Two Studies Find Gut Fungi Drive Childhood Allergy Risk, With Mouse Research Pointing to Infant Antibiotics as a Culprit
Hundreds of millions of children worldwide live with allergic diseases, and the number keeps climbing. Scientists have spent decades studying the bacterial side of the gut microbiome for clues about why, but two studies published together in Nature Communications point toward a part of that ecosystem that has been almost entirely overlooked: the fungi.
Conducted by separate teams at the University of Calgary and BC Children’s Hospital, both studies converged on the same yeast, called Malassezia, from two very different directions. One team tracked gut fungal development in more than 1,400 Canadian infants and found that babies whose fungal communities matured slowly were more likely to develop atopic dermatitis and food allergy by age five. The other found that infant antibiotics triggered a surge of that same yeast and showed, in mouse models, that it drove immune changes tied to asthma-like airway inflammation. Neither team knew the other had been working on the same fungus until they compared notes.
“Hundreds of millions of children worldwide are affected by allergic diseases, and the number is growing,” said Dr. Stuart Turvey, senior author of the cohort study and a professor of pediatrics at the University of British Columbia. “A better understanding of what gives rise to these conditions and how we can prevent them would have an enormous benefit for children around the globe.”
A Gut Fungus That Tracks With Allergic Disease Risk
Turvey’s team analyzed stool samples from 1,409 participants in the CHILD Cohort Study, a large Canadian birth cohort that follows children from pregnancy through early childhood. By generating fungal sequencing data from 2,256 samples collected at around three months and one year of age, the researchers were able to map how the gut’s fungal community changes during the first year of life.
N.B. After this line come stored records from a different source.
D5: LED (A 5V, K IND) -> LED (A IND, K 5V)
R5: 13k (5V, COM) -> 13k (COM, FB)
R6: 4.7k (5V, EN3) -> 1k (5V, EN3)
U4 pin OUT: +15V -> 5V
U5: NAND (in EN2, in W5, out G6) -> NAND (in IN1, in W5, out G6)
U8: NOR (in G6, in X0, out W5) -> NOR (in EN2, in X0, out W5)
One pattern stood out immediately. Malassezia was abundant early on and then declined sharply over the first year, while a group of yeasts called Saccharomycetaceae followed the opposite trajectory, increasing steadily with age. Babies whose fungal communities hadn’t followed that expected developmental arc at twelve months, showing a pattern more typical of younger infants, were significantly more likely to be diagnosed with atopic dermatitis or food allergy by the time they turned five. Malassezia was the single strongest fungal predictor of where a baby’s gut microbiome stood developmentally.
Antibiotics, Fungi, and the Immune System
Led by Dr. Marie-Claire Arrieta at the University of Calgary, a second team approached the same fungus from a different angle. Working with 47 infants under six months old who came to Alberta Children’s Hospital’s emergency department needing injectable antibiotics, researchers collected stool samples before and after treatment to analyze bacterial and fungal gut communities.
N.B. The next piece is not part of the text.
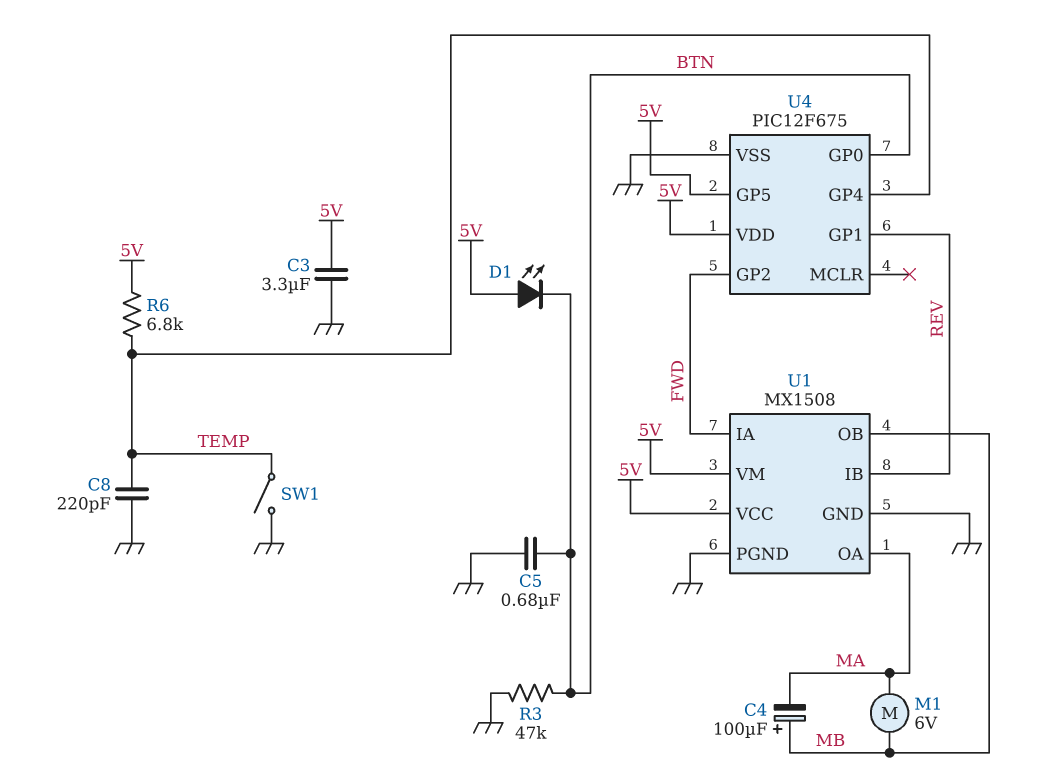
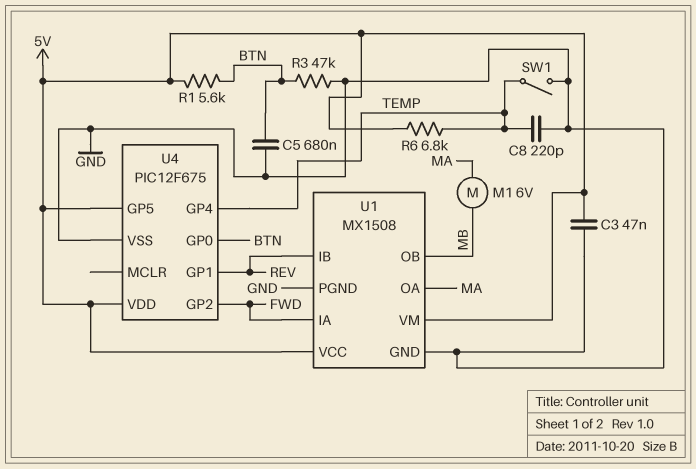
C3: 3.3uF (5V, GND) -> 47nF (5V, GND)
C4: 100uF (plus MB, minus MA) -> none
D1: LED (A 5V, K BTN) -> none
R1: none -> 5.6k (5V, BTN)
Antibiotics knocked back bacterial diversity, as expected, but had the opposite effect on fungi. Fungal diversity increased in roughly 79% of the short-term treatment group. One genus expanded more than any other: Malassezia. The single factor most strongly associated with that expansion, even after accounting for birth weight and gestational age, was the total number of different antibiotics a baby received.
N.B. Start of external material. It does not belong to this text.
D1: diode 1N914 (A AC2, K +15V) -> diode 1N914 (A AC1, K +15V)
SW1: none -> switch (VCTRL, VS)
To test what that surge could mean for a developing immune system, the team raised mice under sterile conditions and introduced a controlled bacterial community with or without M. restricta, the Malassezia species that had expanded most in the infants. At just three weeks old, the fungus-colonized mice showed a markedly different immune profile, with higher numbers of cells tied to allergic disease and asthma risk, changes that extended beyond the gut into the lymph nodes. When those mice were later exposed to house dust mite, a common asthma trigger, they developed significantly worse airway inflammation. Mice that also had an early RSV infection showed even greater susceptibility to allergic airway inflammation later in life.
“Antibiotics are an essential treatment for young children when needed, but this study shows that there is a previously overlooked effect on the gut mycobiome, allowing species like Malassezia to flourish, and directly impacting immunological function,” said Dr. Arrieta.